December 9, 2025
3n+1 hot takes, 0 chill
Transformers know more than they can tell: Learning the Collatz sequence
AI aces a weird number game — but commenters call the title clickbait and ask why they stopped short
TLDR: Researchers trained transformers to predict steps in the Collatz number game, hitting near-perfect accuracy in some number systems but failing when “counting loops.” The comments roast the vague title, demand ELI5s and architecture fixes, and revive old theory debates about neural nets’ limits
An AI study claims transformers can predict big jumps in the Collatz sequence (the internet’s favorite “take a number: if even, halve it; if odd, triple it + 1” loop). The twist: performance depends on how you write the numbers. In some number systems it’s almost perfect, in others it falls apart. The authors say the models mostly get the math right but mess up the counting of loops, not the calculation — and almost never “hallucinate.” But the comment section? On fire. The top vibe was “ELI5, please,” with readers begging for a plain-English breakdown while the Title Police questioned what, exactly, these models “know but can’t tell.”

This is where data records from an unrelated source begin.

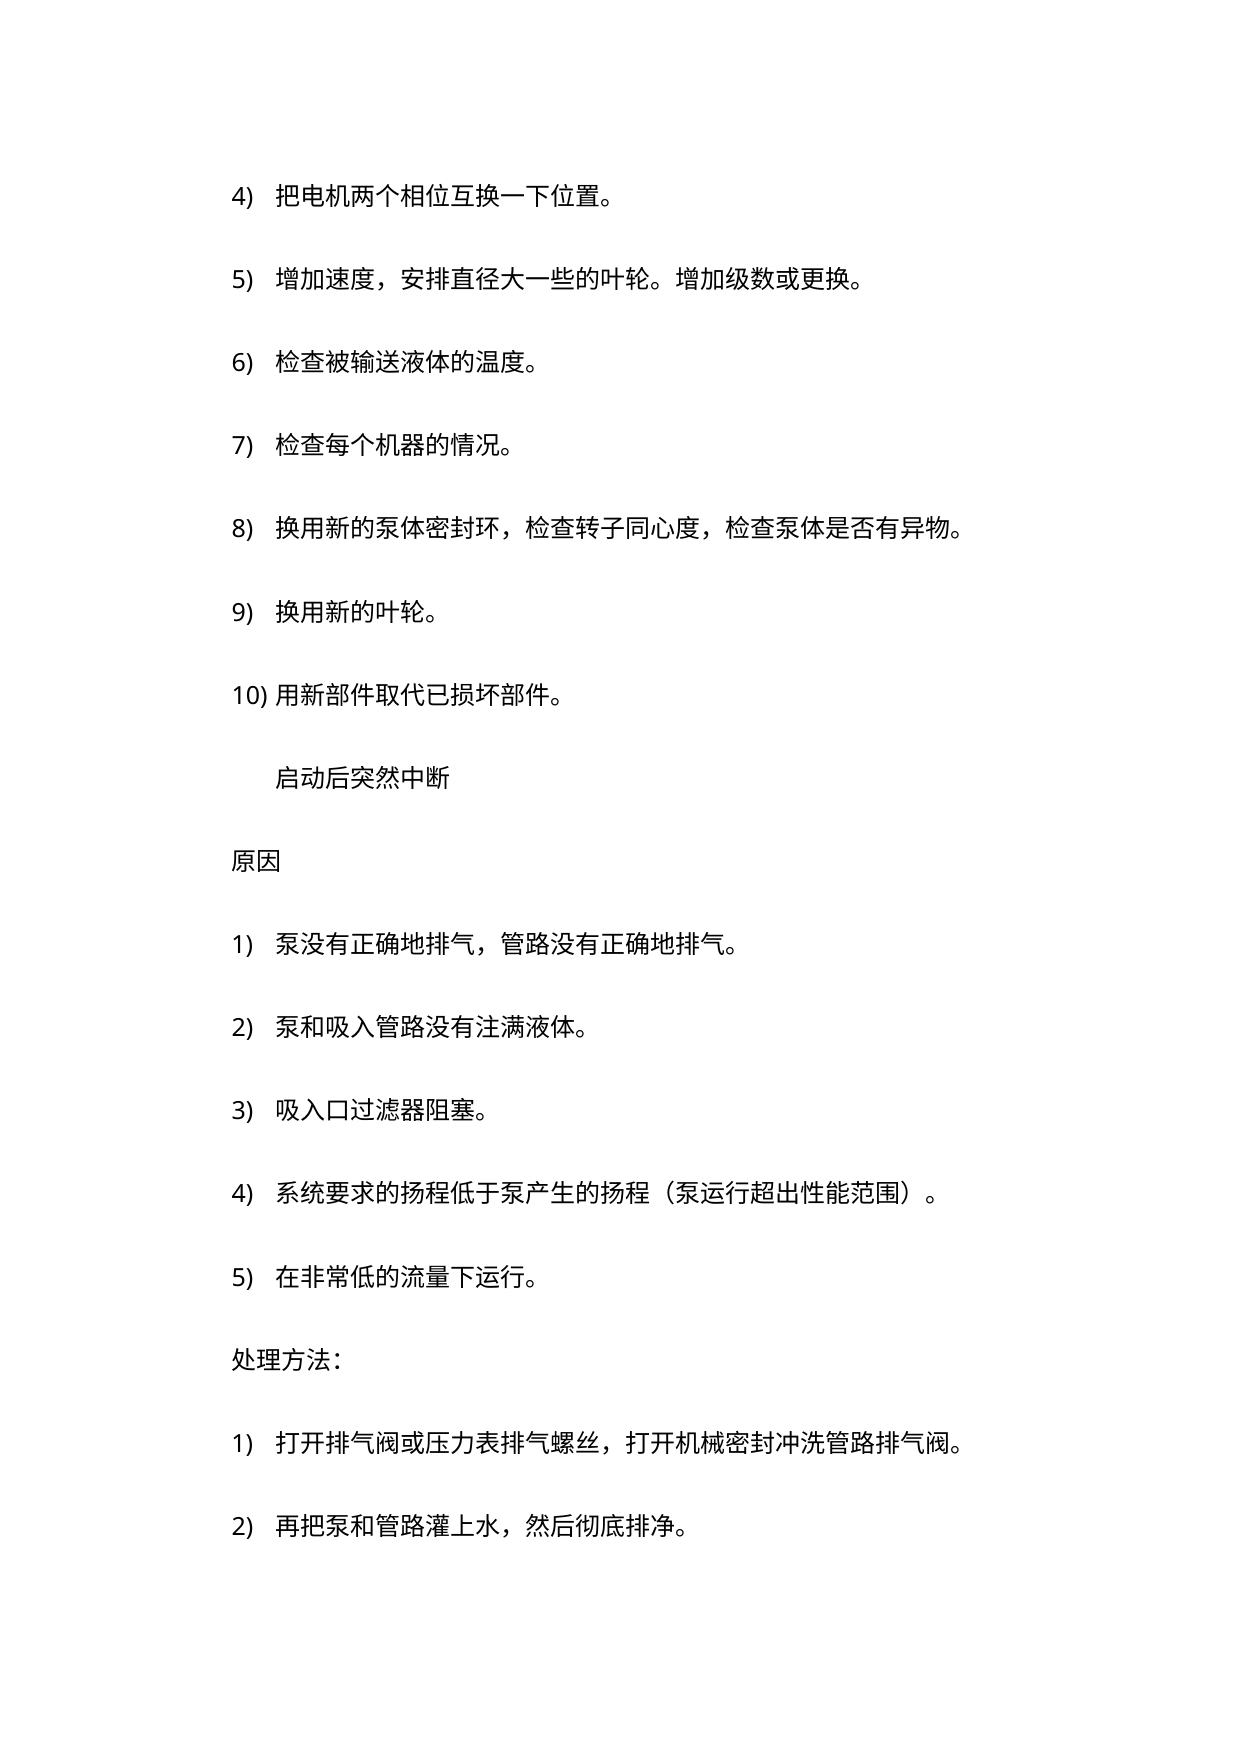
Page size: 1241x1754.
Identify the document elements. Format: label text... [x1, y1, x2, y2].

list 打开排气阀或压力表排气螺丝，打开机械密封冲洗管路排气阀。 [231, 1409, 1053, 1474]
list 换用新的叶轮。 [231, 578, 1053, 643]
list 系统要求的扬程低于泵产生的扬程（泵运行超出性能范围）。 [231, 1159, 1053, 1224]
list 再把泵和管路灌上水，然后彻底排净。 [231, 1492, 1053, 1557]
list 泵和吸入管路没有注满液体。 [231, 993, 1053, 1058]
list 泵没有正确地排气，管路没有正确地排气。 [231, 910, 1053, 975]
list 吸入口过滤器阻塞。 [231, 1076, 1053, 1141]
list 换用新的泵体密封环，检查转子同心度，检查泵体是否有异物。 [231, 494, 1053, 559]
list 检查每个机器的情况。 [231, 411, 1053, 476]
text 原因 [231, 827, 1053, 892]
list 在非常低的流量下运行。 [231, 1243, 1053, 1308]
list 检查被输送液体的温度。 [231, 328, 1053, 393]
subtitle 启动后突然中断 [275, 744, 1053, 809]
list 用新部件取代已损坏部件。 [231, 661, 1053, 726]
list 把电机两个相位互换一下位置。 [231, 162, 1053, 227]
list 增加速度，安排直径大一些的叶轮。增加级数或更换。 [231, 245, 1053, 310]
text 处理方法： [231, 1326, 1053, 1391]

Then came the spicy takes: one reader blasted the paper for stopping “at the most interesting part” — if “base conversion” is the bottleneck, why not fix the architecture to handle it better? Another pulled the emergency brake with an old-theory throwback: what about proofs that neural nets can’t model arbitrarily long sine waves? Meanwhile, interpretability fans cheered the forensic analysis of failures. The community split into two camps: “show me the tweak that makes this work” vs. “understand it first.” Cue memes about “loop counters,” “number bases,” and “3n+1 hot takes” outpacing the math itself
Key Points
- •The study evaluates transformer accuracy on predicting long Collatz steps, finding performance depends strongly on numeral base encoding.

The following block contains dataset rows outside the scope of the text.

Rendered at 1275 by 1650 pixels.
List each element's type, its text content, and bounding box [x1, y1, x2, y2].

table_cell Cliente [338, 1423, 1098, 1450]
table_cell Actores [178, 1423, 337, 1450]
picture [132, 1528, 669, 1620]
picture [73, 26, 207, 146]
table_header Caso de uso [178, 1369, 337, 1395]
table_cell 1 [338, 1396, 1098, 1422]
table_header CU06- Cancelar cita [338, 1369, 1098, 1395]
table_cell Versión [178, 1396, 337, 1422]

- •Accuracy reaches about 99.7% in bases 24 and 32, but drops to roughly 37% and 25% in bases 11 and 3.
- •Models learn classes of inputs sharing the same residual modulo 2^p, achieving near-perfect accuracy on these and under 1% elsewhere.
- •The learning pattern aligns with a property that loop lengths in the Collatz computation can be inferred from the input’s binary representation.
- •Most errors involve correct arithmetic with misestimated loop lengths; hallucination is rare, occurring in under 10% of failures.